WHAT THE EXERCISE ASKS =
For each line in the material below that holds "Hotel", copy that line.

ENTRIES PROVIDED =
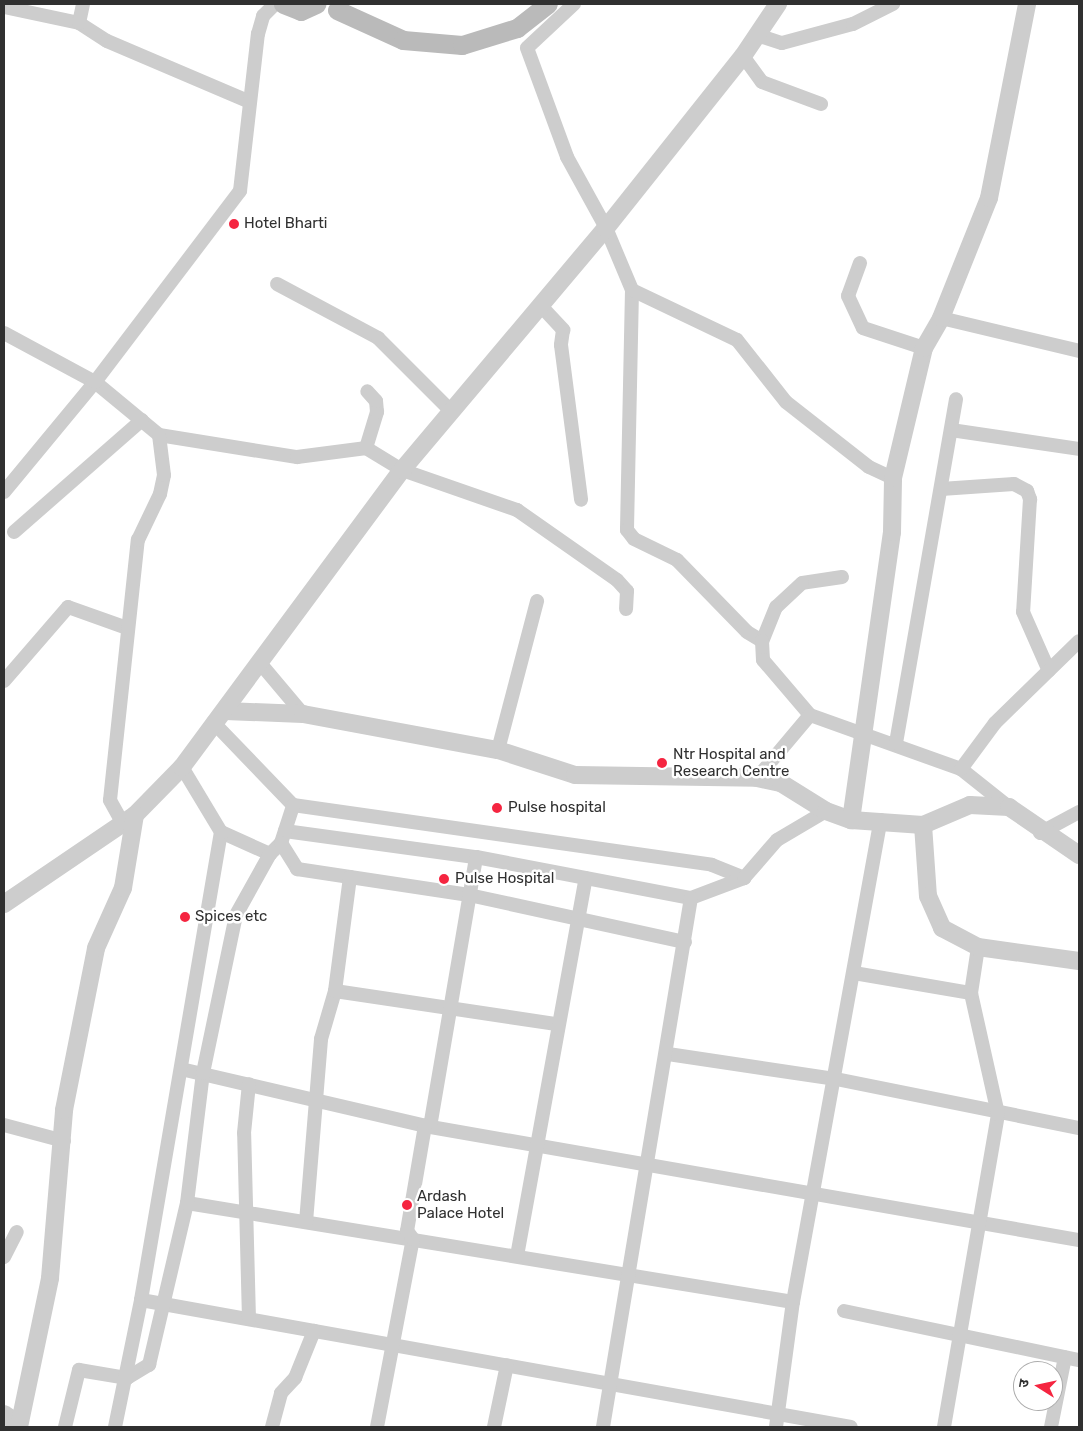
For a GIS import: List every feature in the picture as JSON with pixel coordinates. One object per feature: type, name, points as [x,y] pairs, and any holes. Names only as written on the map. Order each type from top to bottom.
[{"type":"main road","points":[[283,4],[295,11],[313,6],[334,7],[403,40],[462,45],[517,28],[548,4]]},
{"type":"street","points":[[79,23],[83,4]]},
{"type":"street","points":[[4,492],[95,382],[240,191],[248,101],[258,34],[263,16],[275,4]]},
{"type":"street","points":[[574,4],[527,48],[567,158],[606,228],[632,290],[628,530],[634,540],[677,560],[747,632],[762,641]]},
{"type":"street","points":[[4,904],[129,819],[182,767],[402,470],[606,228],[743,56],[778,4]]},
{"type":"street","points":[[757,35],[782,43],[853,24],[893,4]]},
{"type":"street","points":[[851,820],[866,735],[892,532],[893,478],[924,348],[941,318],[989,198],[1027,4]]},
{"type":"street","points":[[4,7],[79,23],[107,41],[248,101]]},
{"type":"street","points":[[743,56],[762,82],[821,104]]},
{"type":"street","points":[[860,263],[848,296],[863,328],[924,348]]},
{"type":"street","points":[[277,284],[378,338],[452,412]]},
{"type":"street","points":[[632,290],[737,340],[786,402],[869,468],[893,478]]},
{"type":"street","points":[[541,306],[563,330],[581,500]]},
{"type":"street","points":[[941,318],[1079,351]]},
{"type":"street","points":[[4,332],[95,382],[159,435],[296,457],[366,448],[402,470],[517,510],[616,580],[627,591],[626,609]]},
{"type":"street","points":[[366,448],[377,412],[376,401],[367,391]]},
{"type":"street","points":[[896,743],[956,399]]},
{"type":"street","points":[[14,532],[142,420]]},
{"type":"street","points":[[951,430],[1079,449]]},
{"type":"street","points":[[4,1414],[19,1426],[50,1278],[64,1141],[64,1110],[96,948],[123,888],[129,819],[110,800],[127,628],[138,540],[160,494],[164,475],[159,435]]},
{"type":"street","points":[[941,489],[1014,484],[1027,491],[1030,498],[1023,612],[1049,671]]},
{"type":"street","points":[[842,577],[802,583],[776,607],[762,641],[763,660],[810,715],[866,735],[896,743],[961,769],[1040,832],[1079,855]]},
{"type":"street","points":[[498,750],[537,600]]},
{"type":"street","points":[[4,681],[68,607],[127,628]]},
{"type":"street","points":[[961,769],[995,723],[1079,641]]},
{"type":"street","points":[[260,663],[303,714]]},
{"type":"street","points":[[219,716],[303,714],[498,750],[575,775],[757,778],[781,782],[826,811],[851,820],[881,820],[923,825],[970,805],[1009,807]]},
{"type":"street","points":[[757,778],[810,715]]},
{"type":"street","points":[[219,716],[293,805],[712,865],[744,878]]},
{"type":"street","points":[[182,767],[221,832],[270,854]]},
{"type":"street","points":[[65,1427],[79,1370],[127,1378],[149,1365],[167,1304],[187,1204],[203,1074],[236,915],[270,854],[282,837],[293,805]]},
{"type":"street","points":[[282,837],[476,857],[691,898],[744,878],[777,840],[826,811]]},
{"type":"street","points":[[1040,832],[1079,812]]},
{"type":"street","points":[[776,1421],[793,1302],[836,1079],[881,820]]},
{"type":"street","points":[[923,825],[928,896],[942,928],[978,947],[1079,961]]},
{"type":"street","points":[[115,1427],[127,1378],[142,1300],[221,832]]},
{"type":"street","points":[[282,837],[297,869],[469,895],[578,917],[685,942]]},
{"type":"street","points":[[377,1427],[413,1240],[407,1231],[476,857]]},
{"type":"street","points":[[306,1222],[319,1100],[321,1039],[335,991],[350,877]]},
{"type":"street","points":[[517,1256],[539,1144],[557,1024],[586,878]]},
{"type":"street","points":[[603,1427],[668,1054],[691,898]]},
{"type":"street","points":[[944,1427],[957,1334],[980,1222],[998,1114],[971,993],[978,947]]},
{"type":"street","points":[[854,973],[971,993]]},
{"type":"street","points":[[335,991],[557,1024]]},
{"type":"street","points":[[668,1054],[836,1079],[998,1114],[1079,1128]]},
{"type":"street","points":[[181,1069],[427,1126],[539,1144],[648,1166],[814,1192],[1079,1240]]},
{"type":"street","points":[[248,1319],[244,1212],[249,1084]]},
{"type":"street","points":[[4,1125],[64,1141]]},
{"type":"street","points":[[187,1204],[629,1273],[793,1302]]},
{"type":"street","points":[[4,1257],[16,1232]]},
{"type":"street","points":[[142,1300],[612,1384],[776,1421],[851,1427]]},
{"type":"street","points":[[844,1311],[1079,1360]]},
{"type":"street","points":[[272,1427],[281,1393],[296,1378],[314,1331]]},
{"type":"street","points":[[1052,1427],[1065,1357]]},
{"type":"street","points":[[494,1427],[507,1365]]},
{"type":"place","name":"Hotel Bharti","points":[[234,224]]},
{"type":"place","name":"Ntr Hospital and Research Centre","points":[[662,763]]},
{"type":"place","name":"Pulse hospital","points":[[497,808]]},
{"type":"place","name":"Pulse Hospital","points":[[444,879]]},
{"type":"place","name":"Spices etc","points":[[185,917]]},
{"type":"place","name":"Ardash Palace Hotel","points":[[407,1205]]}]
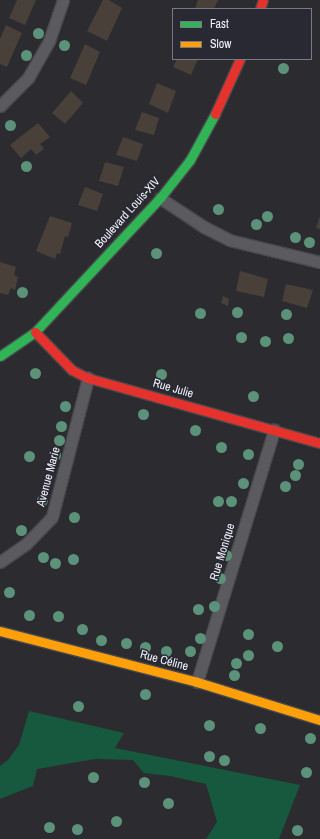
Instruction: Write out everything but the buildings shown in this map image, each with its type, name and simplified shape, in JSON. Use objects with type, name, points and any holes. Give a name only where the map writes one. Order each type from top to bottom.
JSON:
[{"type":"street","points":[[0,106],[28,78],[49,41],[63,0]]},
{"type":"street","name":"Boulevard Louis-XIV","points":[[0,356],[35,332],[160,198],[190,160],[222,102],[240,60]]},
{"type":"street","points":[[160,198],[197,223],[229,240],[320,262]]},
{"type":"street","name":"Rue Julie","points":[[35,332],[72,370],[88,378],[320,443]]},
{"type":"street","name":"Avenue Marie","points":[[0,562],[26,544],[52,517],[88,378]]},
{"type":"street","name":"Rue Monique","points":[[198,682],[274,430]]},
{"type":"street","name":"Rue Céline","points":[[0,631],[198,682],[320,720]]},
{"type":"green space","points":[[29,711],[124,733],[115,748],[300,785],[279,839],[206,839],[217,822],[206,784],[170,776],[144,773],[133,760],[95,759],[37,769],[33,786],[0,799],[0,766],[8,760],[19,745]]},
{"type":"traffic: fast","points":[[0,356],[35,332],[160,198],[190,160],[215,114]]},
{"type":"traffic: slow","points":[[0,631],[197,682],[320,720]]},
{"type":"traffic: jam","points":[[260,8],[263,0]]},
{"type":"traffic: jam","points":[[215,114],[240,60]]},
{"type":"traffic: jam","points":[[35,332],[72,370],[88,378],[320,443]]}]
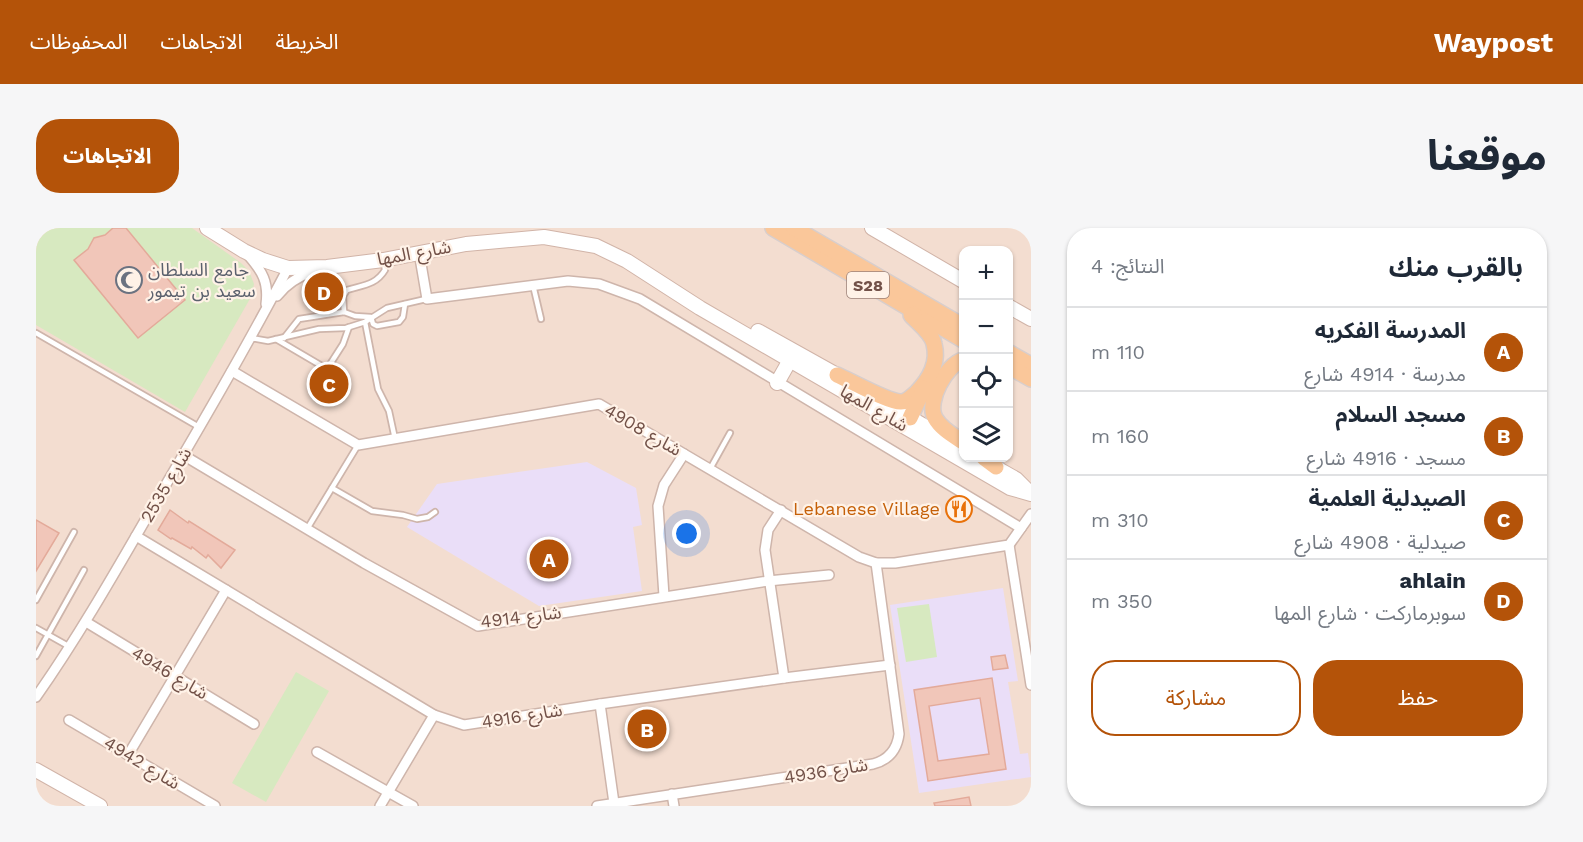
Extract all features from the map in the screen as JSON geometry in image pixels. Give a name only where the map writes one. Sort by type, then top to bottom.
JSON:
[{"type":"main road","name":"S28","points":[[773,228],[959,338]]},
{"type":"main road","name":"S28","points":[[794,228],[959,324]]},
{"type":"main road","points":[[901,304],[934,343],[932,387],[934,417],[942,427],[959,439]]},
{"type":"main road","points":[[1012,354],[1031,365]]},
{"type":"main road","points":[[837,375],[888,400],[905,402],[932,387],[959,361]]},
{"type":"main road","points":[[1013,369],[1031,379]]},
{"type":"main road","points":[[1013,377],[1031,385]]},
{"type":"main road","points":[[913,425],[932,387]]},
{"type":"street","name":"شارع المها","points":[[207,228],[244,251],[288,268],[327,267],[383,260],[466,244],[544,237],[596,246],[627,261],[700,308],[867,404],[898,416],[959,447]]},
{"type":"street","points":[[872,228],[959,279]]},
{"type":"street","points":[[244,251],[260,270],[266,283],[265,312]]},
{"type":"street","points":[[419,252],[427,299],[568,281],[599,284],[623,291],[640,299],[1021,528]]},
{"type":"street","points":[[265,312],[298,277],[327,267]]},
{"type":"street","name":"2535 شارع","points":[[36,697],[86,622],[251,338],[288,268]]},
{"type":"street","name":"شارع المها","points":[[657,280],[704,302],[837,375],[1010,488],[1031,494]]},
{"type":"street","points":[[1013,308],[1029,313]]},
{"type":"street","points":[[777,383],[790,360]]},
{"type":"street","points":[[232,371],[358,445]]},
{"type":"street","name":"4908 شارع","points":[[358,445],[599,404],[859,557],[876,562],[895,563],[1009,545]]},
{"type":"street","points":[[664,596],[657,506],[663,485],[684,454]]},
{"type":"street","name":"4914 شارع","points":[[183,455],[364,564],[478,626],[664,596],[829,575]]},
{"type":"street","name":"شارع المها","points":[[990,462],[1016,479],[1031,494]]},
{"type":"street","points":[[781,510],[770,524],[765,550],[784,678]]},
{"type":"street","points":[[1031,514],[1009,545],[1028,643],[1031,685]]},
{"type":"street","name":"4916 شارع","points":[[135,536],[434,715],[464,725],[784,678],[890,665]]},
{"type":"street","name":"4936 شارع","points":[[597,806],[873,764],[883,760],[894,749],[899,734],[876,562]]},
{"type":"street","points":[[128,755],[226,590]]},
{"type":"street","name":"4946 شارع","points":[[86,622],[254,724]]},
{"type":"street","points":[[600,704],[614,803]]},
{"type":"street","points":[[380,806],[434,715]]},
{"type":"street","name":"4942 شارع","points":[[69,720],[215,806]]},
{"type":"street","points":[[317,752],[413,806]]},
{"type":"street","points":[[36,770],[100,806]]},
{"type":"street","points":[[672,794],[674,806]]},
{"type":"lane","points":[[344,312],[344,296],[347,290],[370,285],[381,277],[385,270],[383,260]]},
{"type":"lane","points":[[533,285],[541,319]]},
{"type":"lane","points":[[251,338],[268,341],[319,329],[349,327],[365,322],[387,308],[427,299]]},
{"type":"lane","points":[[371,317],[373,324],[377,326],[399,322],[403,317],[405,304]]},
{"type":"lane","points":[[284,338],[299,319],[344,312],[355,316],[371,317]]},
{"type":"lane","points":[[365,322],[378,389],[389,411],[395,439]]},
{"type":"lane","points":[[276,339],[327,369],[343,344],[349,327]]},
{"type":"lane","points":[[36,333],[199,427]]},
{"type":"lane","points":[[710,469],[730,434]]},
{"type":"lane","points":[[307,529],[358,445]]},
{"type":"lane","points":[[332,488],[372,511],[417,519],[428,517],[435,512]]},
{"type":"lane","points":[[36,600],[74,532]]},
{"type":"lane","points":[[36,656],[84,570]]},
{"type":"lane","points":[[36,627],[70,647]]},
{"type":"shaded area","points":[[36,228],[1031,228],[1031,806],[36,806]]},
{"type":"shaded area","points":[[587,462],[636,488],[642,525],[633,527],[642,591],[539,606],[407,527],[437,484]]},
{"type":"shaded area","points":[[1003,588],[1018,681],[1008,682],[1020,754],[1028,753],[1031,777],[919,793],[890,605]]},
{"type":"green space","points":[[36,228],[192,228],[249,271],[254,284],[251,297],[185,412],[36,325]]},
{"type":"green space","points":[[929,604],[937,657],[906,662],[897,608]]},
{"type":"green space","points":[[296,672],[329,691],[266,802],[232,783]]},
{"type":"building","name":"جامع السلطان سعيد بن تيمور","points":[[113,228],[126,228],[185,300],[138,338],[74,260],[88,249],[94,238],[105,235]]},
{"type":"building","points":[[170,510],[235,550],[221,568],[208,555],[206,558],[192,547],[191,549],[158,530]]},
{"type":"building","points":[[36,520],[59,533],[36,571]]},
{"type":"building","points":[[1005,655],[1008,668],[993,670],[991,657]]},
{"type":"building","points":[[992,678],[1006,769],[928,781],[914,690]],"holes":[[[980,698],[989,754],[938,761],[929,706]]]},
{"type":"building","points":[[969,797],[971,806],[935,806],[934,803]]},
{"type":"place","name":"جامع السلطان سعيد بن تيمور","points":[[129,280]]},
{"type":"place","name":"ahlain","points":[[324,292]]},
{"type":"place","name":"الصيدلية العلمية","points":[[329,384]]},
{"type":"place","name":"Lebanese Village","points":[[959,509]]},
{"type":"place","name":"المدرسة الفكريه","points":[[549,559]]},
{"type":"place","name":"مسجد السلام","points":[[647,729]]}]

ANSWER SPACE =
{"type":"place","name":"Hotel Bharti","points":[[234,224]]},
{"type":"place","name":"Ardash Palace Hotel","points":[[407,1205]]}]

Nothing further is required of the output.